The plaintiffs argued that if later concealment had no effect on the running of time, the subsection would be deprived of much practical substance, since, in cases of negligent breaches, concealment would almost always occur some time after the breach when the error was appreciated and relied on the equitable exception to the old statutory limitation rule which rested on the principle that a defendant whose unconscionable conduct had denied the plaintiff the opportunity to sue in time should not in conscience be permitted to plead the statute.

Ian Hunter QC and Colin Edelman (Denton Hall) for the first defendant; Ian Hunter QC and Jeffrey Gruder (Oswald Hickson Collier & Co) for the other defendants; Barbara Dohmann QC and Thomas Beazley (Norton Rose) for the plaintiffs.

SIR THOMAS BINGHAM MR said that the issue could not safely be decided on considerations of practical justice. If, in the seventy-first month following breach of a simple contract, the contract breaker concealed the breach from the potential claimant who was unaware of it, it could fairly be said to be absurd if the claimant then had another six years to sue from the date when he discovered the concealment.

But if, in the second month after a breach, the contract breaker concealed the breach, it would seem unjust that the claimant should be deprived of his opportunity to seek redress. Arguments of that kind cancelled each other out.

With considerable hesitation, his Lordship concluded that the plaintiffs' arguments should not prevail. The plaintiffs must bring themselves within an exception to the basic rule that after a period prescribed by statute, a plaintiff's claim was barred.

Had the draftsman of section 32 intended to provide that time elapsed between accrual of the cause of action and the defendant's concealment should be treated as if it had not elapsed, or that the limitation period should begin to run again following discovery of any concealment, he could have easily done so, and legislative models were to hand.

The plaintiff's construction of section 32 gained no support from consideration of its lineal statutory ancestors. A purposive construction was appropriate where the draftsman's purpose could be discerned, but was not a warrant for the judge to give the statute an effect which he felt the draftsman would have been well advised to give.
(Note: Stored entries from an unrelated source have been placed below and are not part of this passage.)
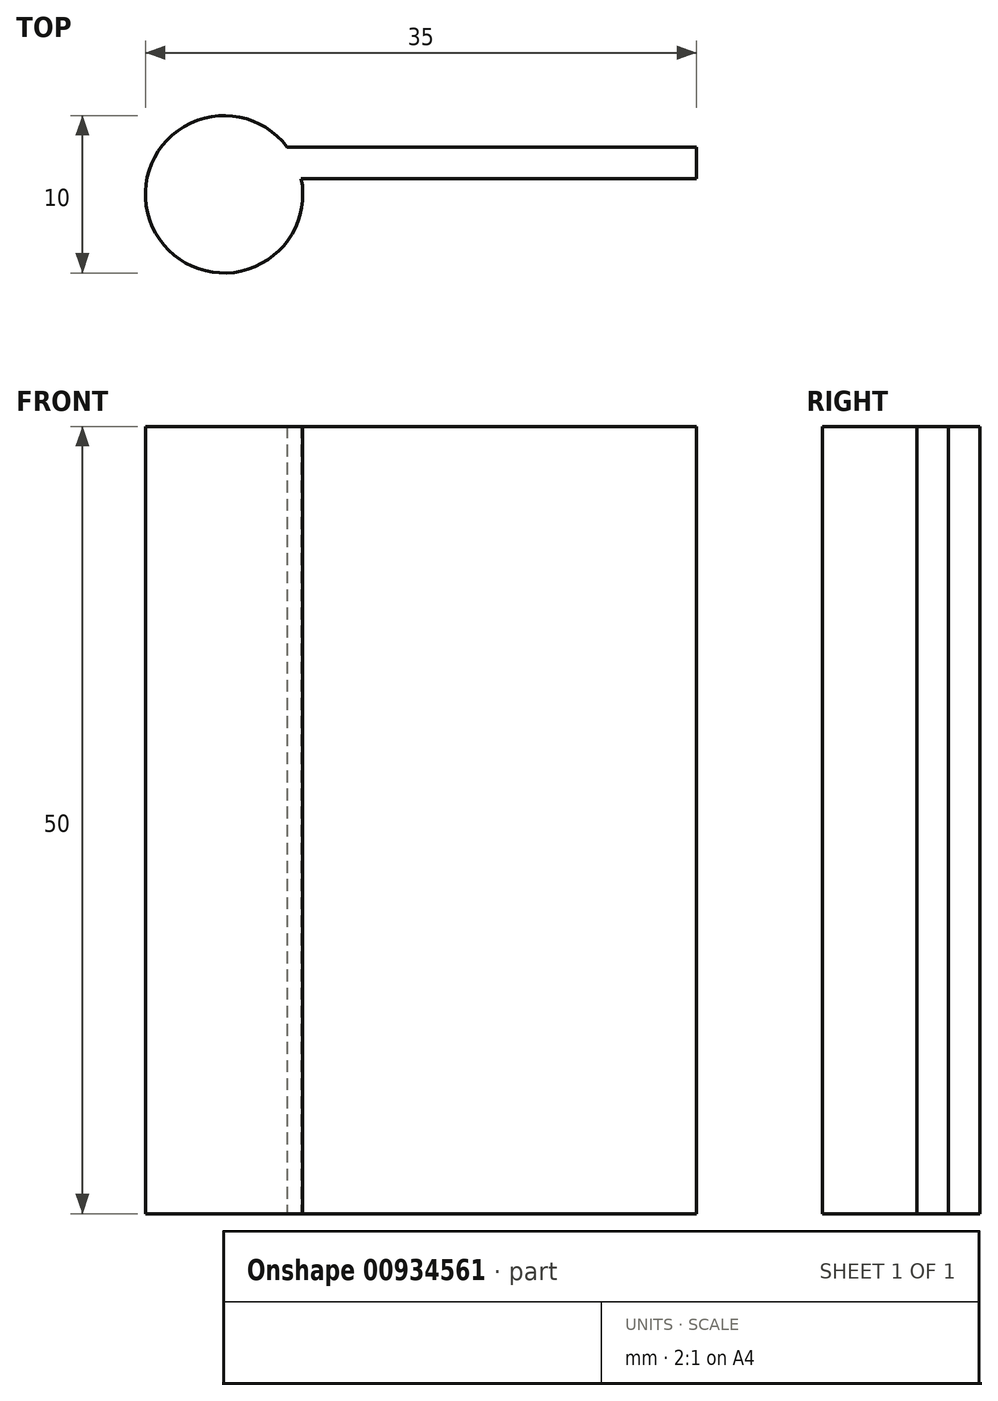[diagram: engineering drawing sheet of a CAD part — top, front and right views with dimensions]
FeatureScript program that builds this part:
annotation { "Feature Type Name" : "Feature", "Feature Type Description" : "" }
export const myFeature = defineFeature(function(context is Context, id is Id, definition is map)
    precondition{}
    {
        {
            var Q0;
            Q0=qCreatedBy(makeId("Top.planeOp"),FACE);
            var sketch = newSketch(context, id + "F0", { "sketchPlane" : qUnion([Q0])});
            skArc(sketch, "E0", {"start": v(4, -2) * mm, "mid": v(-4.56, -7.05) * mm, "end": v(4.9, -4) * mm});
            skLineSegment(sketch, "E1.bottom", {"start": v(4, -2) * mm, "end": v(30, -2) * mm});
            skLineSegment(sketch, "E1.top", {"start": v(4.9, -4) * mm, "end": v(30, -4) * mm});
            skLineSegment(sketch, "E1.right", {"start": v(30, -2) * mm, "end": v(30, -4) * mm});
            skPoint(sketch, "E1.left.start.orphan", {"position": v(0, -2) * mm});
            skSolve(sketch);
        }
        {
            var Q0;
            Q0 = qSketchRegion(id + "F0", true);
            extrude(context, id + "F1", {"entities" : qUnion([Q0]), "depth" : 50 * mm, "offsetDistance" : 25 * mm});
        }
    });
The Law Reform Committee 1977 did not allude to the problem of whether later concealment would prevent time beginning. The 1980 Act was in part based on its report.

Amendments to the 1980 Act, inserted by the Latent Damage Act 1986 and extending the limitation period, were intended to fill the unjust lacuna in the law in non-personal injury negligent advice claims arising from latent defects.

It would seem at least arguable that the plaintiffs could have relied on that statutory extension. The appeal would be allowed.

LORD JUSTICE STAUGHTON, dissenting, said that either solution to the problem in this appeal could give rise to absurdity. So it was not possible to assert with conviction that Parliament must have intended one solution rather than the other.

The purpose of the provision was that a man should not be allowed to take advantage of his own wrong. It was permissible to apply a purposive construction to the section, without doing any great violence to its wording.

His Lordship would read the section as providing that the period of limitation should not be treated as beginning to run until after the discovery of the fraud etc.

LORD JUSTICE KENNEDY concurred with Sir Thomas Bingham MR.